Halle für aktuelle Kunst. Deichtorhallen. Bis 21. August 2016

Andreas Slominski (geb. 1959) ist einer der bemerkenswertesten Vertreter eines neuen Geistes in der Skulptur und Installationskunst. Bekannt wurde er durch seine Fallen-Objekte seit Ende der 1980er Jahre, aber auch durch seine scheinbar absurden Aktionen, deren praktischer Nutzen in keinem Verhältnis zum betriebenen Aufwand stand. Ein neues Großprojekt des Künstlers wird nun vom 14. Mai bis 21. August 2016 in den Hamburger Deichtorhallen präsentiert.

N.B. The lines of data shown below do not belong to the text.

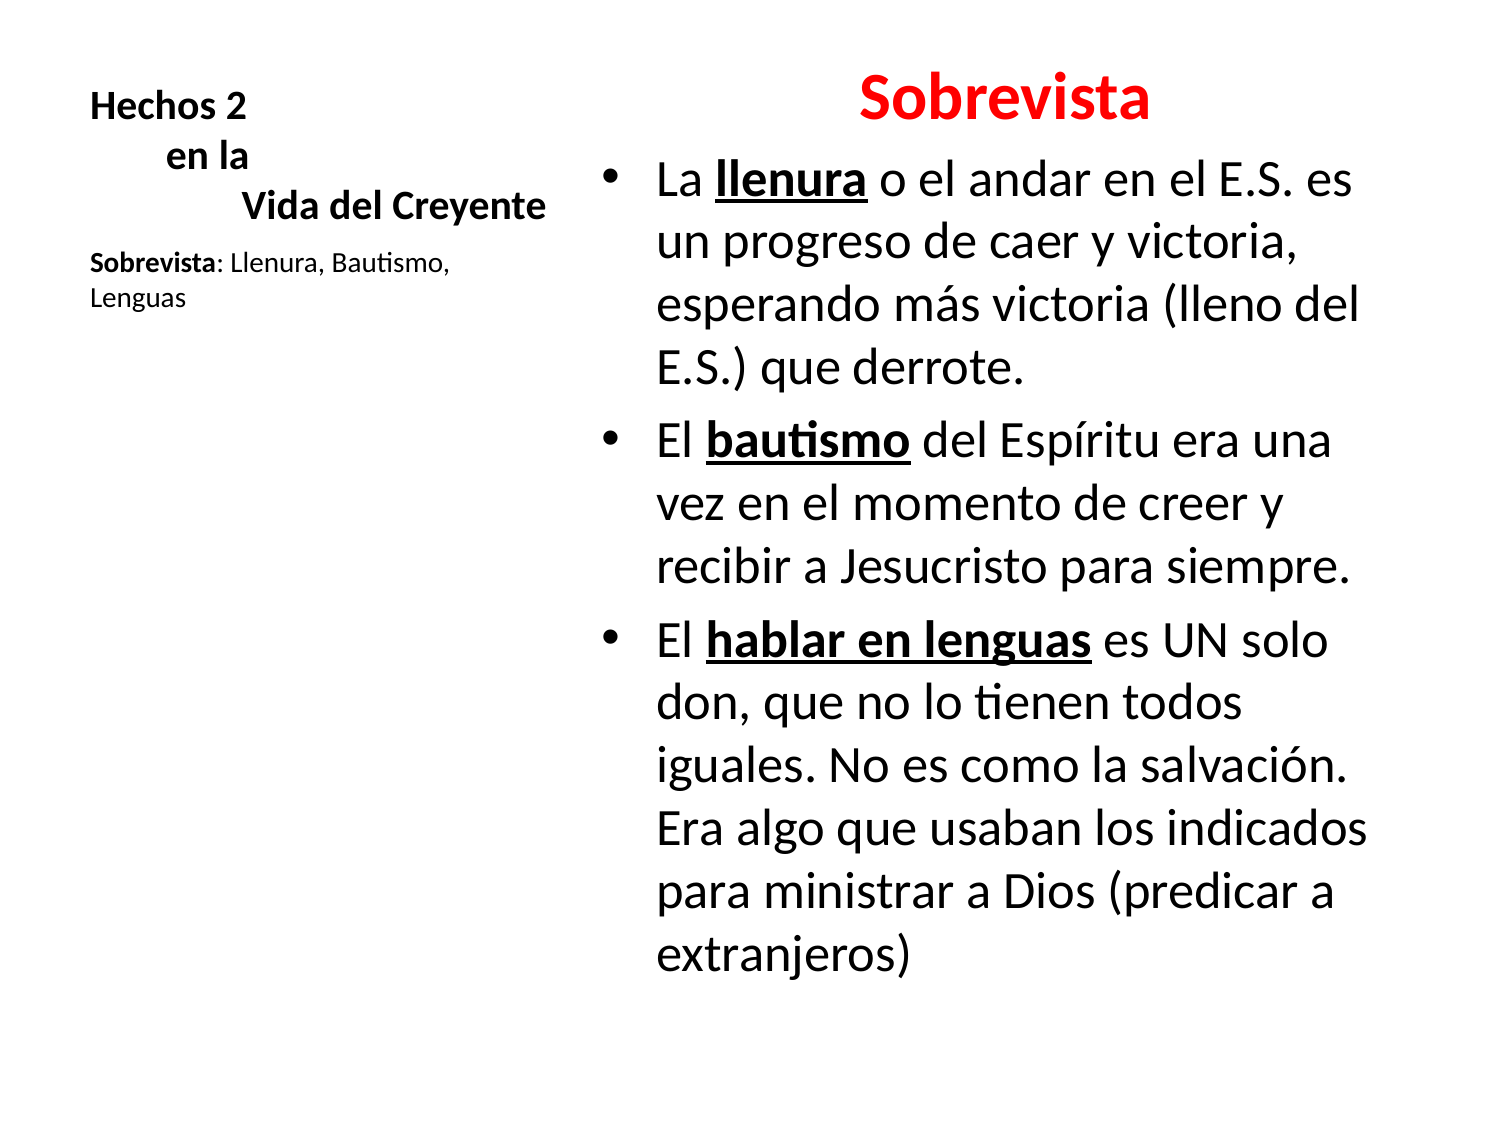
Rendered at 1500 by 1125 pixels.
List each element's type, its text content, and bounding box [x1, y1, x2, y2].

title Hechos 2 en la Vida del Creyente [75, 44, 569, 235]
list Sobrevista La llenura o el andar en el E.S. es un progreso de caer y victoria, esperando más victoria (lleno del E.S.) que derrote. El bautismo del Espíritu era una vez en el momento de creer y recibir a Jesucristo para siempre. El hablar en lenguas es UN solo don, que no lo tienen todos iguales. No es como la salvación. Era algo que usaban los indicados para ministrar a Dios (predicar a extranjeros) [586, 44, 1425, 1005]
list Sobrevista: Llenura, Bautismo, Lenguas [75, 235, 569, 1005]
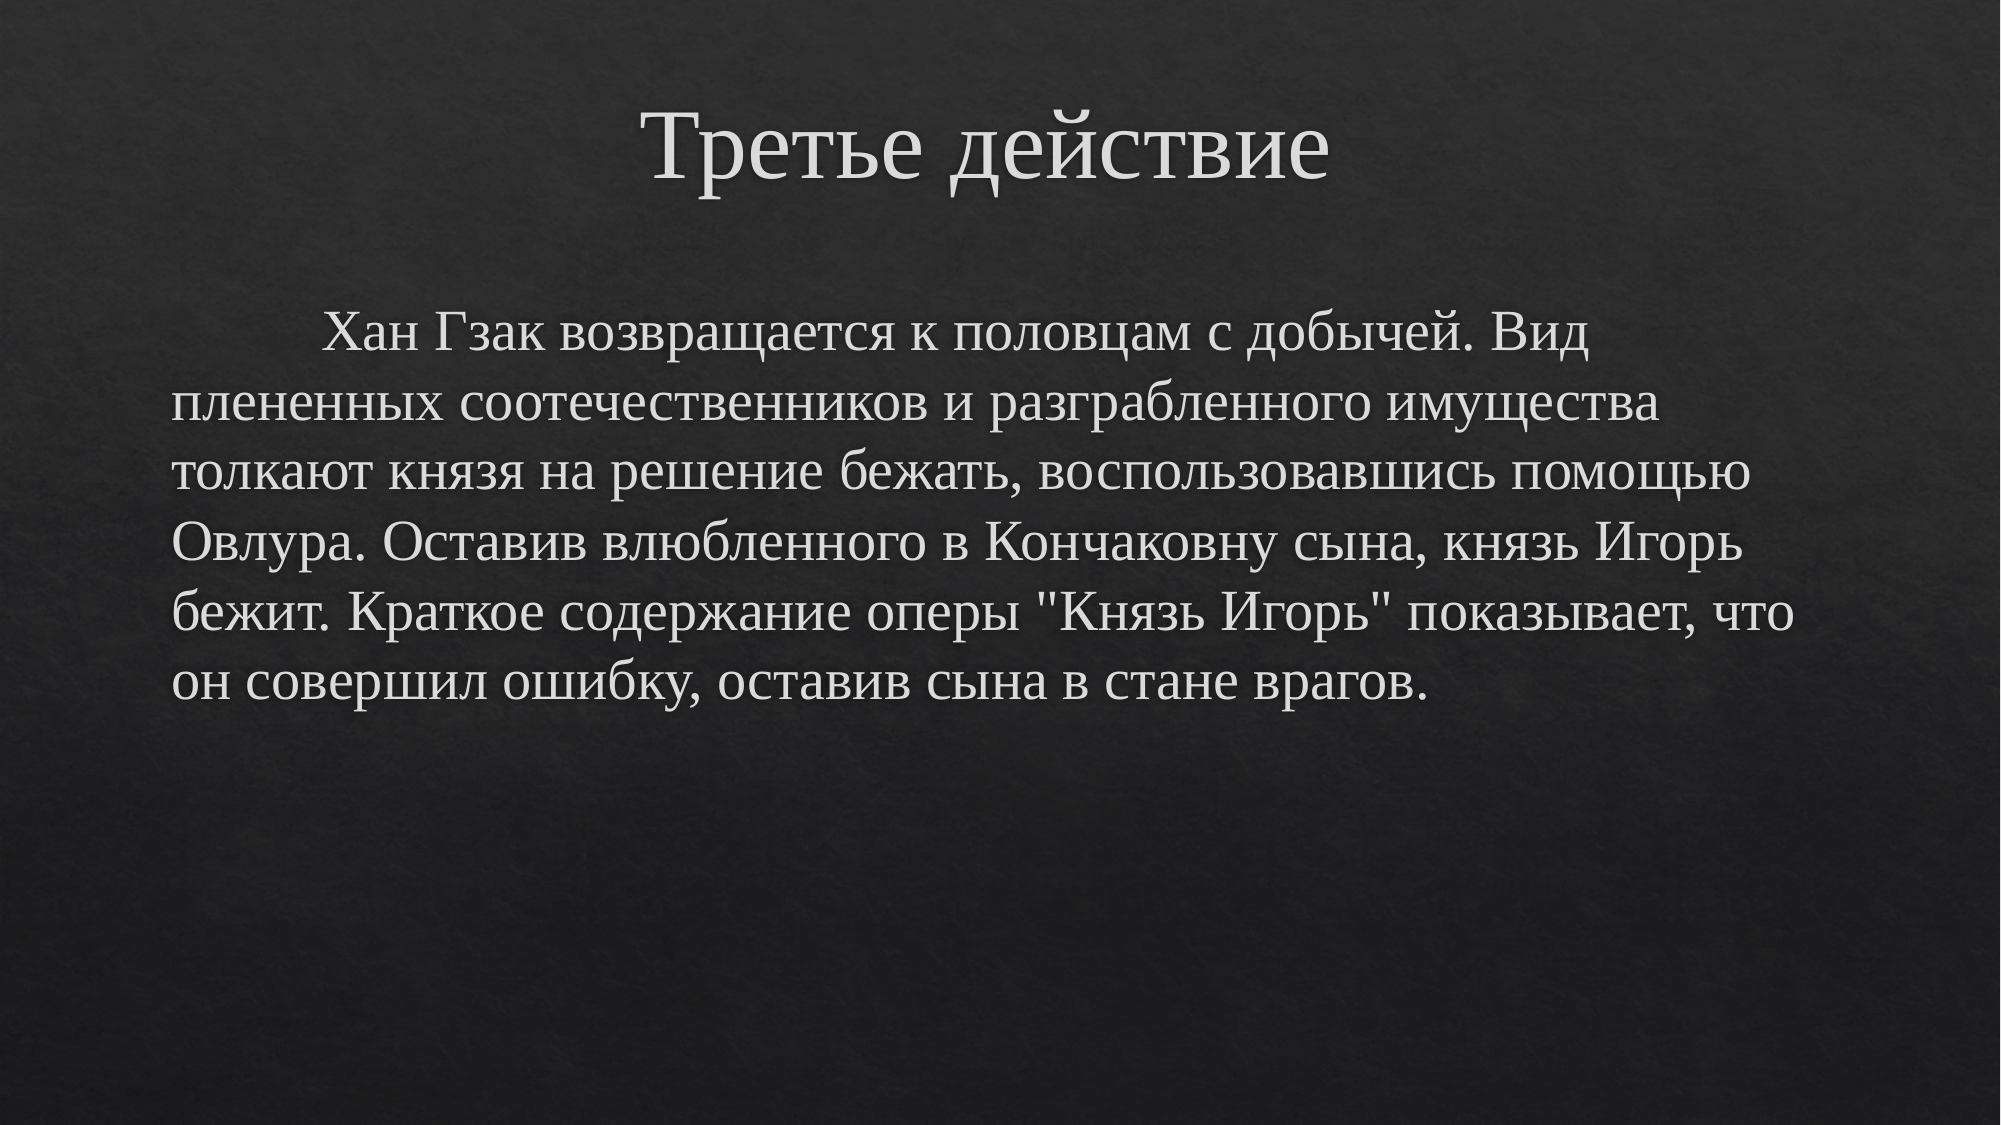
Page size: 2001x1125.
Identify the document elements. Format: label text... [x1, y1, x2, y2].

title Третье действие [149, 59, 1849, 219]
list Хан Гзак возвращается к половцам с добычей. Вид плененных соотечественников и разграбленного имущества толкают князя на решение бежать, воспользовавшись помощью Овлура. Оставив влюбленного в Кончаковну сына, князь Игорь бежит. Краткое содержание оперы "Князь Игорь" показывает, что он совершил ошибку, оставив сына в стане врагов. [149, 284, 1849, 950]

Eigens für die Deichtorhallen hat Slominski eine raumfüllende Installation mit öffentlich aufstellbaren Toilettenhäuschen entwickelt, die für den Umbaucharakter unserer Städte stehen. In der Ausstellung wird der Künstler über hundert dieser mobilen Kunststoff-WCs präsentieren – industrielle Fabrikate, die zu eigenständigen Kunstwerken mutieren. Teilweise in gestalteter Form finden sich diese Kabinen in einer überraschenden Umkehrung als Bildobjekte an der Wand wieder. Auch die Innenausstattung solch mobiler WCs wie das Urinal, ein Toilettensitz oder der Papierrollenhalter werden an den Wänden wie bunte Tafelbilder oder im Raum wie Skulpturen arrangiert. Erstaunen und Amüsement stecken wie in vielen seiner Arbeiten auch in diesem neuen Großprojekt.

Andreas Slominski zählt zu den international bekanntesten deutschen Künstlern, dessen Werk und Schaffen nicht nur durch Studium und Professur an der HFBK in besonderer Weise mit Hamburg verbunden ist. Er ist von zahlreichen renommierten Institutionen weltweit zu Einzelausstellungen eingeladen worden, darunter das Kunsthaus Zürich, die Fondazione Prada, Mailand und das Boijmans van Beuningen, Rotterdam.